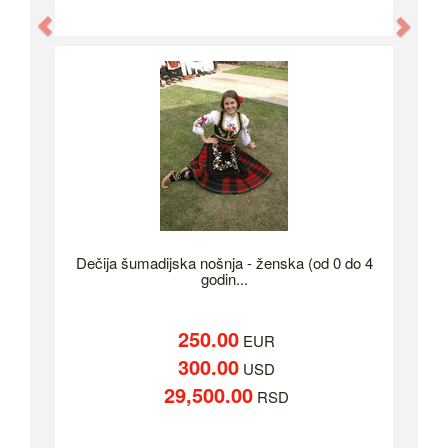
Previous
Nex
Dečija šumadijska nošnja - ženska (od 0 do 4
godin...
250.00
EUR
300.00
USD
29,500.00
RSD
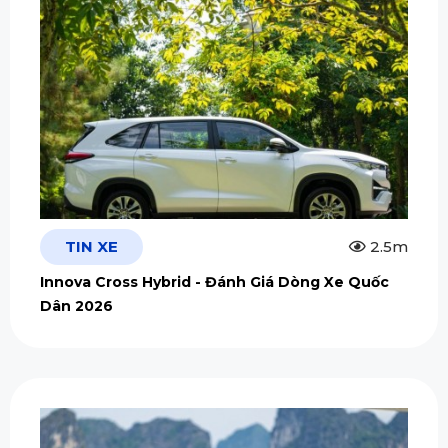
TIN XE
2.5m
Innova Cross Hybrid - Đánh Giá Dòng Xe Quốc
Dân 2026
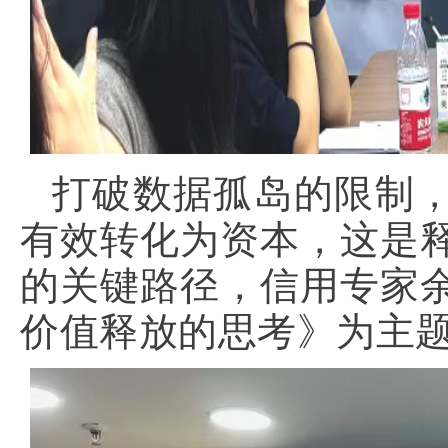
打破数据孤岛的限制
有效转化为资本，这是
的关键路径，信用专家
价值释放的思考》为主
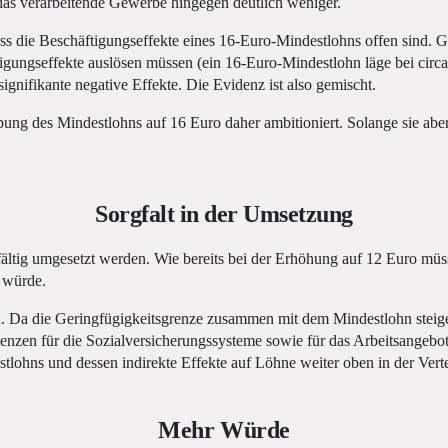
 das verarbeitende Gewerbe hingegen deutlich weniger.
dass die Beschäftigungseffekte eines 16-Euro-Mindestlohns offen sind.
igungseffekte auslösen müssen (ein 16-Euro-Mindestlohn läge bei circa
gnifikante negative Effekte. Die Evidenz ist also gemischt.
ng des Mindestlohns auf 16 Euro daher ambitioniert. Solange sie aber i
Sorgfalt in der Umsetzung
fältig umgesetzt werden. Wie bereits bei der Erhöhung auf 12 Euro m
 würde.
Da die Geringfügigkeitsgrenze zusammen mit dem Mindestlohn steigen s
enzen für die Sozialversicherungssysteme sowie für das Arbeitsangebo
stlohns und dessen indirekte Effekte auf Löhne weiter oben in der Vert
Mehr Würde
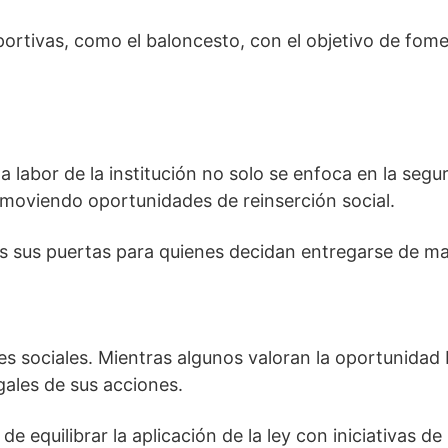
ortivas, como el baloncesto, con el objetivo de fomen
a labor de la institución no solo se enfoca en la segu
omoviendo oportunidades de reinserción social.
as sus puertas para quienes decidan entregarse de ma
s sociales. Mientras algunos valoran la oportunidad 
ales de sus acciones.
de equilibrar la aplicación de la ley con iniciativas d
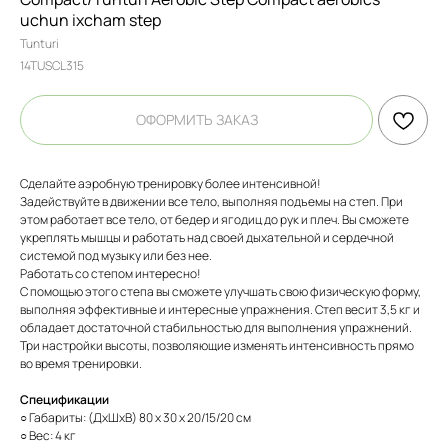
uchun ixcham step
Tunturi
14TUSCL315
ОФОРМИТЬ ЗАКАЗ
Сделайте аэробную тренировку более интенсивной!
Задействуйте в движении все тело, выполняя подъемы на степ. При
этом работает все тело, от бедер и ягодиц до рук и плеч. Вы сможете
укреплять мышцы и работать над своей дыхательной и сердечной
системой под музыку или без нее.
Работать со степом интересно!
С помощью этого степа вы сможете улучшать свою физическую форму,
выполняя эффективные и интересные упражнения. Степ весит 3,5 кг и
обладает достаточной стабильностью для выполнения упражнений.
Три настройки высоты, позволяющие изменять интенсивность прямо
во время тренировки.
Спецификации
○ Габариты: (ДxШхВ) 80 х 30 х 20/15/20 см
○ Вес: 4 кг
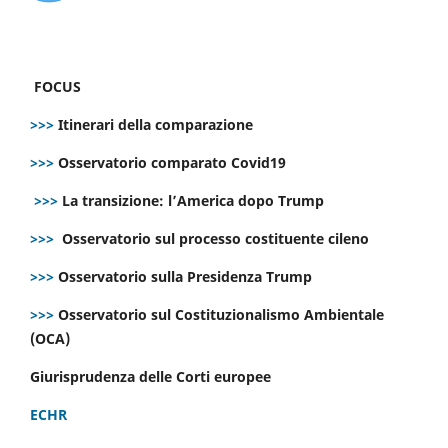
FOCUS
>>>
Itinerari della comparazione
>>>
Osservatorio comparato Covid19
>>>
La transizione: l’America dopo Trump
>>>
Osservatorio sul processo costituente cileno
>>>
Osservatorio sulla Presidenza Trump
>>>
Osservatorio sul Costituzionalismo Ambientale
(OCA)
Giurisprudenza delle Corti europee
ECHR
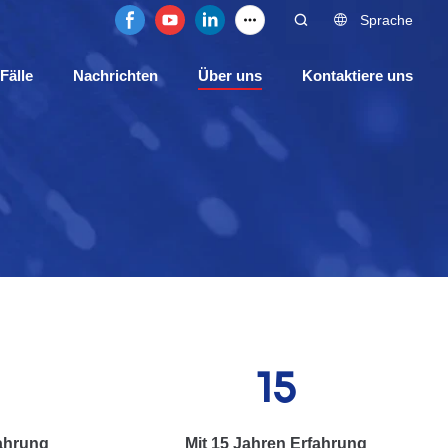
Sprache
Fälle
Nachrichten
Über uns
Kontaktiere uns
15
fahrung
Mit 15 Jahren Erfahrung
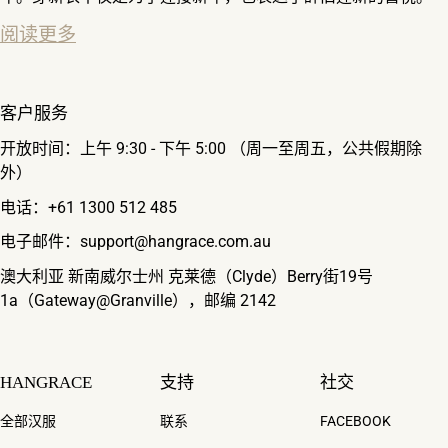
阅读更多
客户服务
开放时间：上午 9:30 - 下午 5:00 （周一至周五，公共假期除
外）
电话：+61 1300 512 485
电子邮件：support@hangrace.com.au
澳大利亚 新南威尔士州 克莱德（Clyde）Berry街19号
1a（Gateway@Granville），邮编 2142
HANGRACE
支持
社交
全部汉服
联系
FACEBOOK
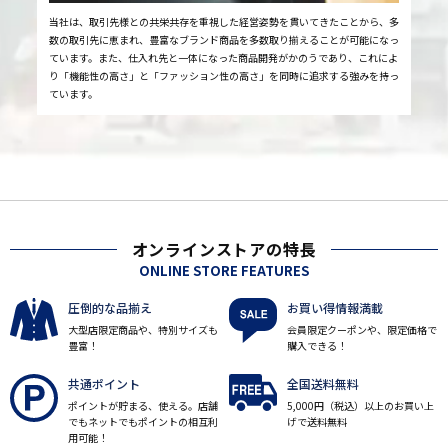
当社は、取引先様との共栄共存を重視した経営姿勢を貫いてきたことから、多
数の取引先に恵まれ、豊富なブランド商品を多数取り揃えることが可能になっ
ています。また、仕入れ先と一体になった商品開発がかのうであり、これによ
り「機能性の高さ」と「ファッション性の高さ」を同時に追求する強みを持っ
ています。
オンラインストアの特長
ONLINE STORE FEATURES
圧倒的な品揃え
お買い得情報満載
大型店限定商品や、特別サイズも
会員限定クーポンや、限定価格で
豊富！
購入できる！
共通ポイント
全国送料無料
ポイントが貯まる、使える。店舗
5,000円（税込）以上のお買い上
でもネットでもポイントの相互利
げで送料無料
用可能！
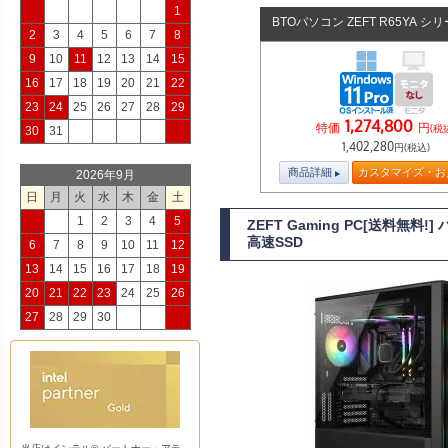
1
BTOパソコン ZEFT R65YA シ
2
3
4
5
6
7
8
9
10
11
12
13
14
15
16
17
18
19
20
21
22
23
24
25
26
27
28
29
1,274,800
特価
円
(税
30
31
1,402,280
円(税込)
商品詳細
カスタマイズ・お
2026年9月
日
月
火
水
木
金
土
1
2
3
4
5
ZEFT Gaming PC[送料無料
高速SSD
6
7
8
9
10
11
12
13
14
15
16
17
18
19
20
21
22
23
24
25
26
27
28
29
30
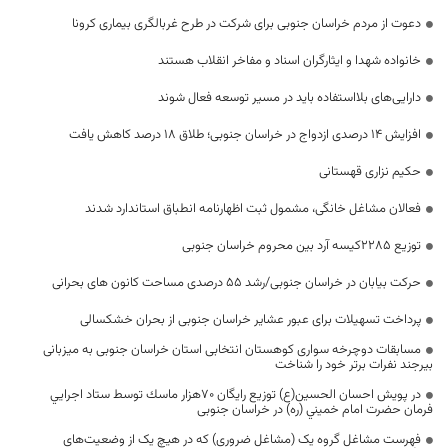
دعوت از مردم خراسان جنوبی برای شرکت در طرح غربالگری بیماری کرونا
خانواده شهدا و ایثارگران اسناد و مفاخر انقلاب هستند
دارایی‌های بلااستفاده باید در مسیر توسعه فعال شوند
افزایش ۱۴ درصدی ازدواج در خراسان جنوبی؛ طلاق ۱۸ درصد کاهش یافت
حکیم نزاری قهستانی
فعالان مشاغل خانگی، مشمول ثبت اظهارنامه انطباق استاندارد شدند
توزیع ۲۲۸۵کیسه آرد بین محروم خراسان جنوبی
حرکت بیابان در خراسان جنوبی/رشد ۵۵ درصدی مساحت کانون های بحرانی
پرداخت تسهیلات برای عبور عشایر خراسان جنوبی از بحران خشکسالی
مسابقات دوچرخه سواری کوهستان انتخابی استان خراسان جنوبی به میزبانی
بیرجند نفرات برتر خود را شناخت
در پويش احسان الحسين(ع) توزيع رایگان 70هزار ماسك توسط ستاد اجرايي
فرمان حضرت امام خميني (ره) در خراسان جنوبی
فهرست مشاغل گروه یک (مشاغل ضروری) که در هیچ یک از وضعیت‌های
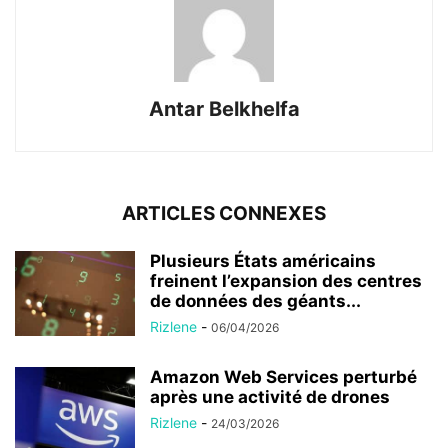
Antar Belkhelfa
ARTICLES CONNEXES
Plusieurs États américains
freinent l’expansion des centres
de données des géants...
Rizlene
-
06/04/2026
Amazon Web Services perturbé
après une activité de drones
Rizlene
-
24/03/2026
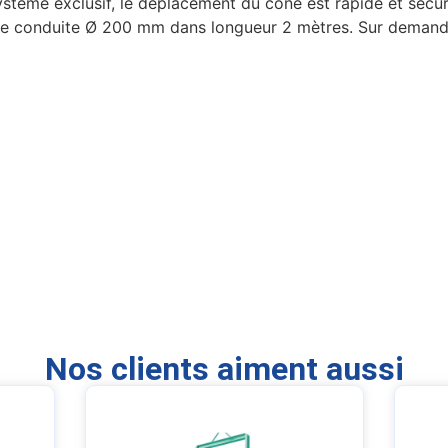
tème exclusif, le déplacement du cône est rapide et sécuri
conduite Ø 200 mm dans longueur 2 mètres. Sur demande, 
Nos clients aiment aussi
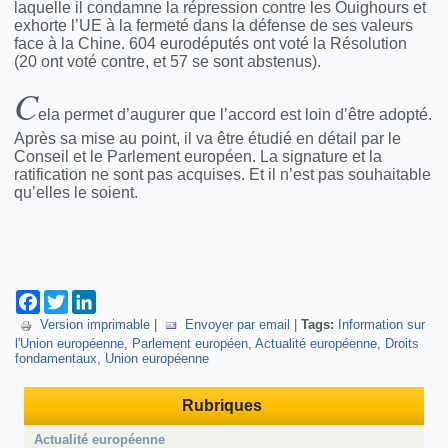
laquelle il condamne la répression contre les Ouighours et
exhorte l’UE à la fermeté dans la défense de ses valeurs
face à la Chine. 604 eurodéputés ont voté la Résolution
(20 ont voté contre, et 57 se sont abstenus).
C
ela permet d’augurer que l’accord est loin d’être adopté.
Après sa mise au point, il va être étudié en détail par le
Conseil et le Parlement européen. La signature et la
ratification ne sont pas acquises. Et il n’est pas souhaitable
qu’elles le soient.
Facebook
Twitter
LinkedIn
Version imprimable
|
Envoyer par email
|
Tags:
Information sur
l'Union européenne
Parlement européen
Actualité européenne
Droits
fondamentaux
Union européenne
Rubriques
Actualité européenne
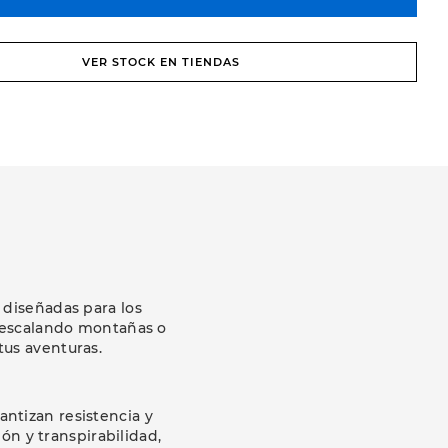
VER STOCK EN TIENDAS
 diseñadas para los
s escalando montañas o
tus aventuras.
antizan resistencia y
ón y transpirabilidad,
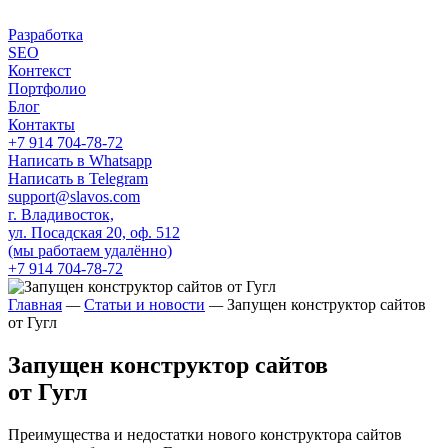
Разработка
SEO
Контекст
Портфолио
Блог
Контакты
+7 914 704-78-72
Написать в Whatsapp
Написать в Telegram
support@slavos.com
г. Владивосток,
ул. Посадская 20, оф. 512
(мы работаем удалённо)
+7 914 704-78-72
Главная
—
Статьи и новости
—
Запущен конструктор сайтов
от Гугл
Запущен конструктор сайтов
от Гугл
Преимущества и недостатки нового конструктора сайтов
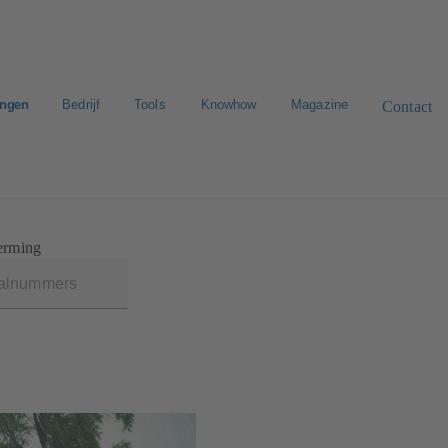
ingen
Bedrijf
Tools
Knowhow
Magazine
Contact
n zoeken
E-Paper-Portal
Werken bij KSB
erming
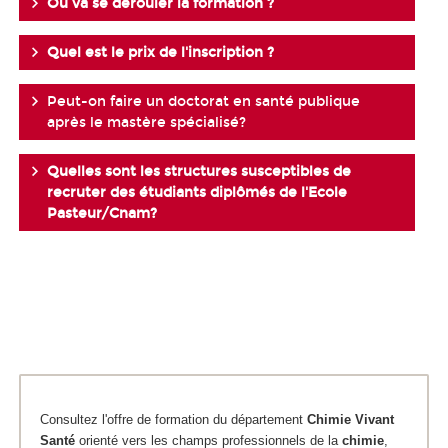
Où va se dérouler la formation ?
Quel est le prix de l'inscription ?
Peut-on faire un doctorat en santé publique
après le mastère spécialisé?
Quelles sont les structures susceptibles de
recruter des étudiants diplômés de l'Ecole
Pasteur/Cnam?
Consultez l'offre de formation du département
Chimie
Vivant
Santé
orienté vers les champs professionnels de la
chimie
,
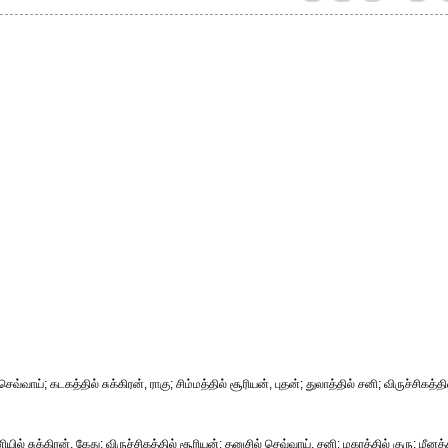
ெவ்வாய்; கடகத்தில் சுக்கிரன், ராகு; சிம்மத்தில் சூரியன், புதன்; துலாத்தில் சனி; விருச்சிகத்தி
ில் சுக்கிரன், கேது; விருச்சிகத்தில் சூரியன்; தனுசில் செவ்வாய், சனி; மகரத்தில் குரு; மீனத்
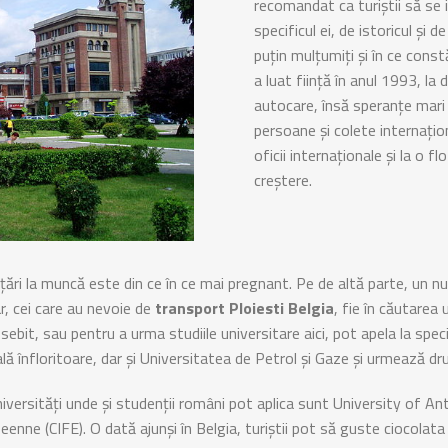
recomandat ca turiștii să se 
specificul ei, de istoricul și 
puțin mulțumiți și în ce const
a luat ființă în anul 1993, la 
autocare, însă speranțe mari
persoane și colete internați
oficii internaționale și la o 
creștere.
țări la muncă este din ce în ce mai pregnant. Pe de altă parte, un n
ar, cei care au nevoie de
transport Ploiesti Belgia
, fie în căutarea 
sebit, sau pentru a urma studiile universitare aici, pot apela la specia
ală înfloritoare, dar și Universitatea de Petrol și Gaze și urmează dr
niversități unde și studenții români pot aplica sunt University of An
nne (CIFE). O dată ajunși în Belgia, turiștii pot să guste ciocolata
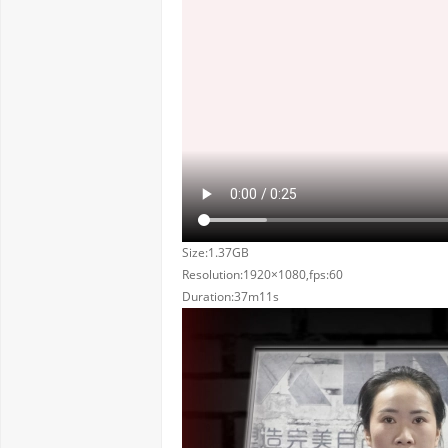
Size:1.37GB
Resolution:1920×1080,fps:60
Duration:37m11s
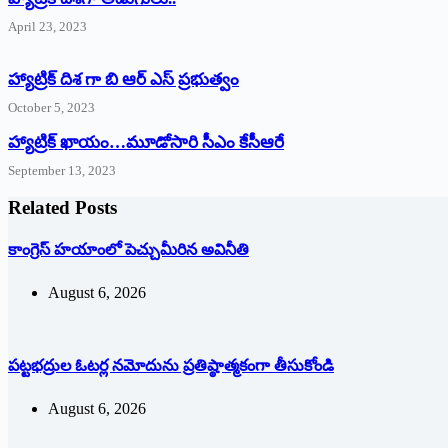
April 23, 2023
హ్యాట్రిక్ దిశ గా బి ఆర్ ఎస్ ప్రభుత్వం
October 5, 2023
హ్యాట్రిక్‌ ‌ఖాయం…మూడోసారి సీఎం కేసీఆరే
September 13, 2023
Related Posts
కాంగ్రెస్ హయాంలో పెచ్చుమీరిన అవినీతి
August 6, 2026
పట్టభద్రుల ఓటర్ల నమోదును ప్రతిష్ఠాత్మకంగా తీసుకోండి
August 6, 2026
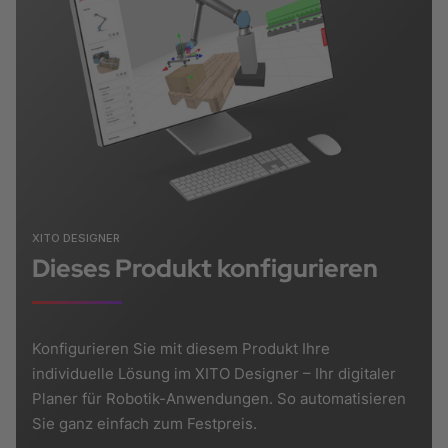
XITO DESIGNER
Dieses Produkt konfigurieren
Konfigurieren Sie mit diesem Produkt Ihre
individuelle Lösung im XITO Designer – Ihr digitaler
Planer für Robotik-Anwendungen. So automatisieren
Sie ganz einfach zum Festpreis.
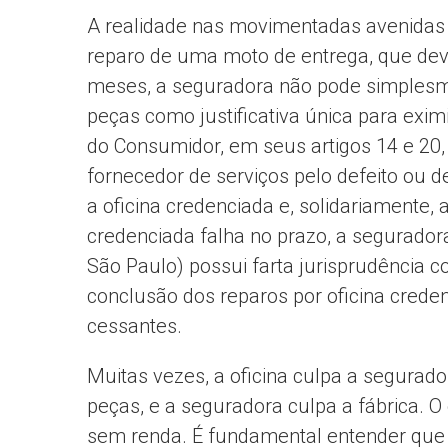
A realidade nas movimentadas avenidas 
reparo de uma moto de entrega, que deve
meses, a seguradora não pode simplesm
peças como justificativa única para exim
do Consumidor, em seus artigos 14 e 20,
fornecedor de serviços pelo defeito ou
a oficina credenciada e, solidariamente, 
credenciada falha no prazo, a seguradora
São Paulo) possui farta jurisprudência 
conclusão dos reparos por oficina creden
cessantes.
Muitas vezes, a oficina culpa a segurad
peças, e a seguradora culpa a fábrica. O
sem renda. É fundamental entender que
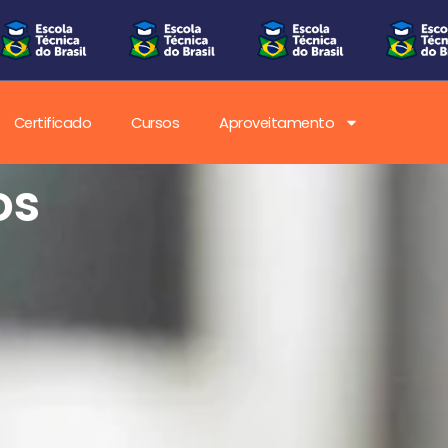
Certificado
Cursos
Aproveitamento
os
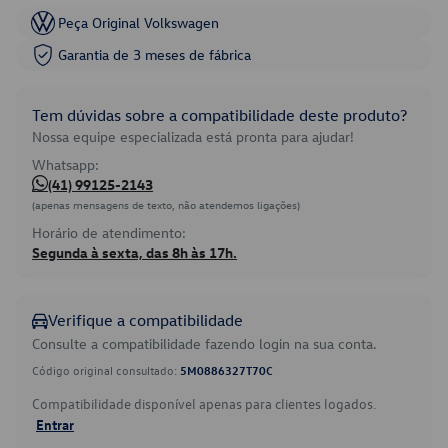
Peça Original Volkswagen
Garantia de 3 meses de fábrica
Tem dúvidas sobre a compatibilidade deste produto?
Nossa equipe especializada está pronta para ajudar!
Whatsapp:
(41) 99125-2143
(apenas mensagens de texto, não atendemos ligações)
Horário de atendimento:
Segunda à sexta, das 8h às 17h.
Verifique a compatibilidade
Consulte a compatibilidade fazendo login na sua conta.
Código original consultado:
5M0886327T70C
Compatibilidade disponível apenas para clientes logados.
Entrar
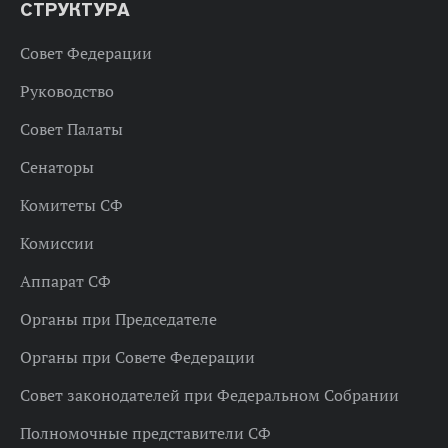
СТРУКТУРА
Совет Федерации
Руководство
Совет Палаты
Сенаторы
Комитеты СФ
Комиссии
Аппарат СФ
Органы при Председателе
Органы при Совете Федерации
Совет законодателей при Федеральном Собрании
Полномочные представители СФ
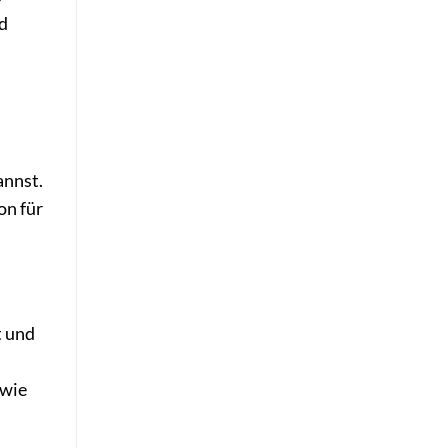
nd
annst.
on für
t und
 wie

-=-=-=-=-

From the rows above, copy each line from the one containing "Antar Belkhelfa" up to and including the one containing "Nos clients aiment aussi". Leave the pictures out of your answer.

▸ **Your response**
Antar Belkhelfa
ARTICLES CONNEXES
Plusieurs États américains
freinent l’expansion des centres
de données des géants...
Rizlene
-
06/04/2026
Amazon Web Services perturbé
après une activité de drones
Rizlene
-
24/03/2026
tème exclusif, le déplacement du cône est rapide et sécuri
conduite Ø 200 mm dans longueur 2 mètres. Sur demande, 
Nos clients aiment aussi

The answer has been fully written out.